Кучер сел на липку перед печкой, стал набивать подметки. Васькин снял ружье, присел на лавку.

– То есть, как… за что же меня кокнуть? – спросил он тихо.

– Этих я делов не знаю. Вон, в Комарове одного хватили!.. Могут и тебя ухлопать. Всякого теперь ухлопать могут.

– Вот дак так!.. – недоуменно огляделся Васькин. – А за что меня-то?.. Я, как говорится, сознательный работник, по культуре… и политпросвет! Я просвещаю… Сейчас вот в Липки, в семь часов, доклад читаю… «Наша рабочая культура и крестьянство»! Вот дак раз!..

– Я этих делов не знаю, читателей… – кучер отплюнул в печку, – я и газет-то не читаю, а уж…

– Что же вы слышали? Так нельзя оставить. Кто вам сказал?

– А, может, это про комаровского болтали, спутал. Тоже был читатель, будто…

Васькин усмехнулся.

– Во-первых, надо различать. Солнцев был писатель, селькор… освещал прохвостов! А у меня другая миссия, культурная… Нет, так я не могу оставить, в воздух… Тут зависит… От кого слыхали?

– Галки принесли, не помню. С людями не бываю. Видишь – стучу вот, ремесло-то пригодилось. Сорок годов жил в яме, теперь в хоромах! Ну, жив – и… шляйся.

– То есть, как так – шляйся? Я по государственному делу…

– Ну, отстань ты, ради Бога… отстань! Я вас не касаюсь…

– Странно!.. – фыркнул Васькин, пожал плечами.

Его мутило: ты да ты! Да какого черта, все тыкает?!. А сам не смел: не выходило. С прошлого осталось – вы, Михайла Алексеич. Кучер внушал почтенье – и обращением, и ростом, и голосом, и как глядел, с усмешкой, сверху вниз, с прищуром. Осталась почтительность и робость: все почитают, дядя Насти… Словами не накроешь.

– Странных нонче нет: не подают. Все перемёрли. Были странные, остались… сам понимаешь, кто. Святые дни теперь, не хочу ругаться.

– В хоромах! Сами пожелали… Могли бы и у нас, я бы аттестовал! Или к себе, на родину…

Старик вколачивал гвоздочки.

– Кубарь я вам! Атестовал… Я тебе не лошадь, – атесто-вал IА дом мой, сорок годов, как заколочен. Строиться мне не с чем. Было четыре тысячи зажитых, на книжке, – вы сглотали! Ты меня давно атестовал. Свечку за тебя поставлю. Все твои ди-креты… – похлопал кучер под затылком.

– Странно!.. – встряхнулся Васькин. – Уклоны были, но… самосознание народа… борьба культуры…
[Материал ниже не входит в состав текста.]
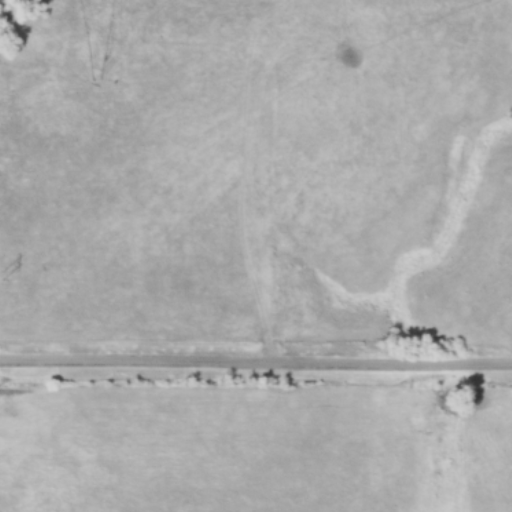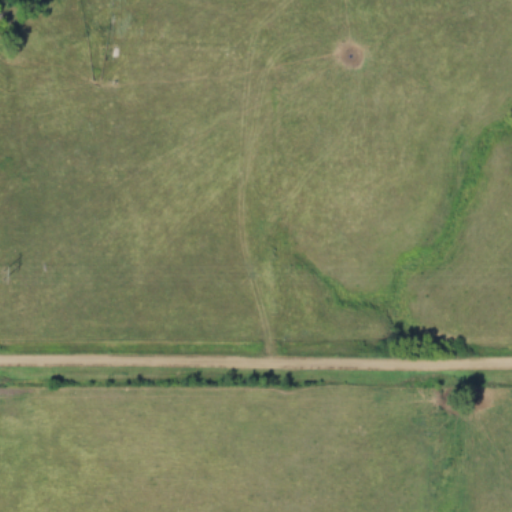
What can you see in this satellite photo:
road: (256, 361)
– Отстань ты от меня… что ты, ей-Богу, привязался!..

Кучер отшвырнул починку, плюнул. Огляделся, отыскивая что-то. Достал из-под стола бутылку, налил в чашку, выпил. Хрустнул огурца.

– Самогон имею – и хозяин. Могу хоть за границу ехать.

– Сердитесь все, Михайла Алексеич… – сказал, заискивая, Васькин. Закурил. – А все друзьями были…

– Друзьями… Таких друзей… ночь подошла и припирайся. В окошки воют… – сказал кучер, прокалывая шилом кожу. – Ну, если ты с починкой, не возьмусь. Полон, вон, угол натащили.

– Нет, новые бы надо, к весне… охотничьи.